La dernière vague de travailleurs des "Nouvelles routes de la soie" n'a fait qu'exacerber les tensions communautaires, provoquant des émeutes et des pillages contre les entreprises chinoises.
Certains travailleurs chinois refusent de parler de la situation, tandis que d'autres se montrent plus ouverts.
"Ils (les Chinois) font l'objet de discriminations au niveau local. Je le ressens un peu", raconte Chen Jing, 46 ans, propriétaire d'une boutique de réparation de téléphones.
- "Tout prendre" -
Malgré une vague de mécontentement, la Papouasie-Nouvelle-Guinée est allée de l'avant et, en 2018, est devenue le premier pays du Pacifique à signer un protocole d'accord dans le cadre de l'initiative chinoise des "Nouvelles routes de la soie", d'une valeur de 1.000 milliards de dollars, un projet géopolitique clé du président Xi Jinping.
L'année suivante, les principales entreprises chinoises opérant dans le pays - pour la plupart des sociétés d'Etat - sont passées de 21 à 39, selon Peter Connolly, qui étudie les projets chinois dans le Pacifique à l'université nationale australienne.
Dans une supérette chinoise recouverte de barres de métal pour protéger les employés des braquages, le gérant des lieux, Vincent He, exprime son soutien à l'arrivée d'un plus grand nombre de travailleurs en Papouasie-Nouvelle-Guinée.
"Il y a des tâches qu'ils ne peuvent tout simplement pas accomplir. Ils ne peuvent pas nous aider à gérer ces magasins", affirme l'homme d'affaires de la province chinoise de Fujian, en passant de l'anglais au mandarin pour ne pas être compris des autochtones.
Mais l'activité commerciale croissante de la Chine alimente le ressentiment, car les habitants "craignent pour leur sécurité économique et leur emploi", a relevé Sinclair Dinnen, professeur associé à l'université nationale australienne.
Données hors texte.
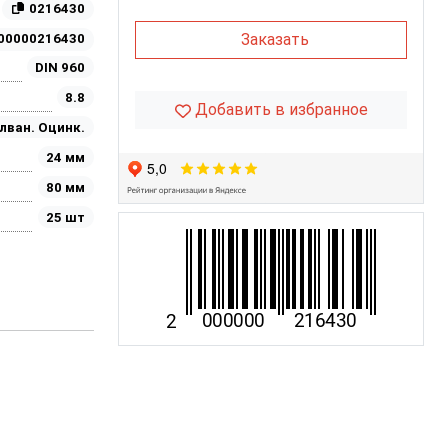
0216430
Заказать
00000216430
DIN 960
8.8
Добавить в избранное
лван. Оцинк.
24 мм
80 мм
25 шт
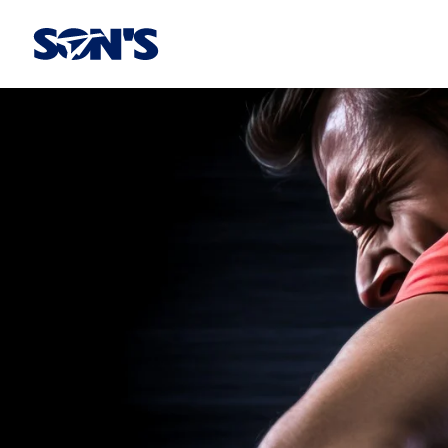
Laboratorios Química Son's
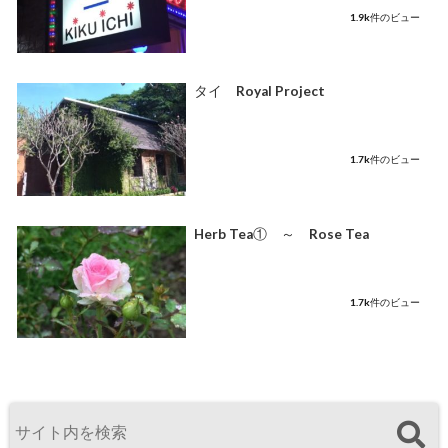
1.9k件のビュー
タイ Royal Project
1.7k件のビュー
Herb Tea① ～ Rose Tea
1.7k件のビュー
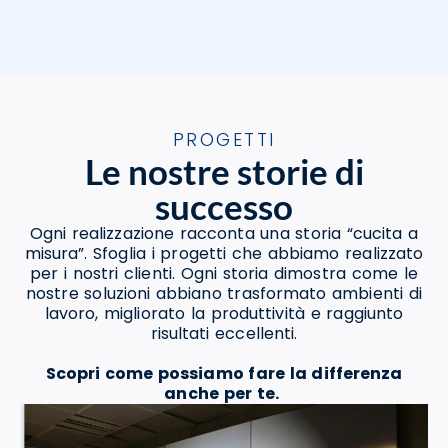
PROGETTI
Le nostre storie di
successo
Ogni realizzazione racconta una storia “cucita a
misura”. Sfoglia i progetti che abbiamo realizzato
per i nostri clienti. Ogni storia dimostra come le
nostre soluzioni abbiano trasformato ambienti di
lavoro, migliorato la produttività e raggiunto
risultati eccellenti.
Scopri come possiamo fare la differenza
anche per te.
Ils affirment que les migrants chinois relativement aisés ne se mêlent pas à la société, envoient leurs revenus chez eux et ne les réinvestissent pas dans un pays où près de 40% des habitants vivent en dessous du seuil de pauvreté.
"On ne nous donne pas d'opportunités. Si nous continuons ainsi, nous n'aurons bientôt plus d'endroit où travailler", redoute Heather Yaninen, 60 ans, qui tient une échoppe de produits cosmétiques. "Ils vont venir et tout prendre."